Getting it half right

Goldenberg got it half right: Legislators should take some time to consider ZEC legislation and not rush it through in the few days of the lame duck before Gov.-elect Phil Murphy takes office. ZEC legislation should not single out nuclear power as the sole beneficiary. We need a comprehensive ZEC policy that ranks all power sources — including solar and other renewables — on an “externality scale.” The cleaner the energy source, the greater the “positive externalities” and the higher the ZEC premium to be paid for it.
But how do we do that, put a price tag on the “societal benefits” and “societal harms” of diverse energy sources?
In 1990 Pace University and the New York State Energy Research and Development Authority (NYSERDA) published a massive study, “Environmental Cost of Electricity,” directed by former Congressman Richard Ottinger, an early leader in the environmental movement, that provides some answers.

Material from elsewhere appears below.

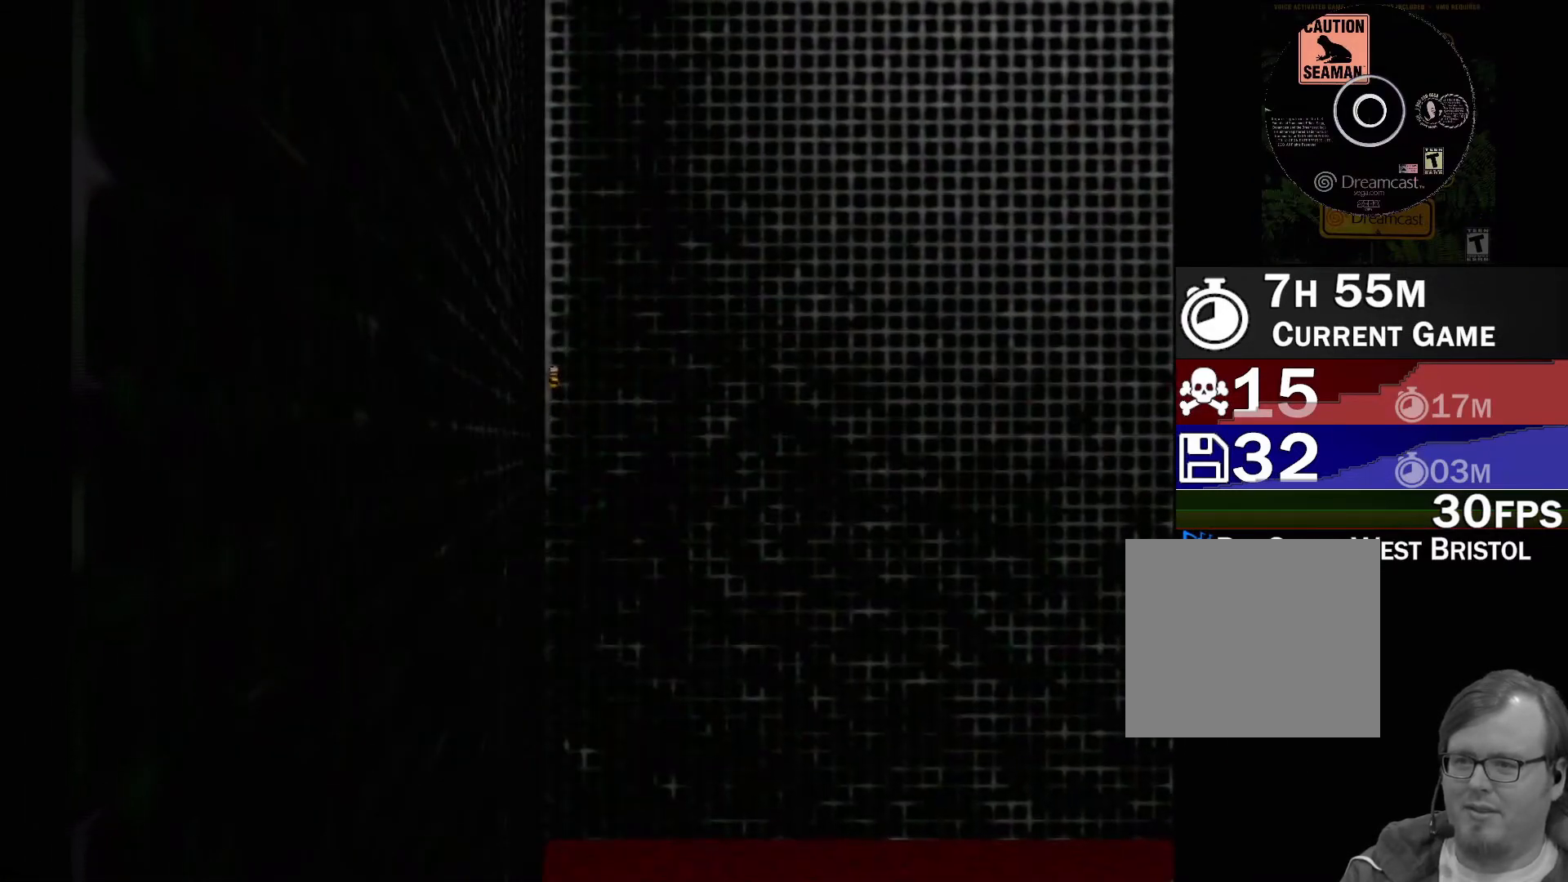
{"buttons": [], "left_stick": "up-right", "events": []}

The Pace/NYSERDA tome attempts to “quantify environmental externality costs and include them in utility rate-making and resource selection” through a process wonkily called “monetization” of impacts. In short, we need a comprehensive ZEC system that reflects and incorporates the total costs of differing power sources in the rates charged for them by the state’s utilities.
This should be a priority for the incoming Murphy administration.

R. William Potter is a partner in the Princeton-based law firm Potter and Dickson. The views expressed are his own and do not necessarily reflect the views of the firm or any client.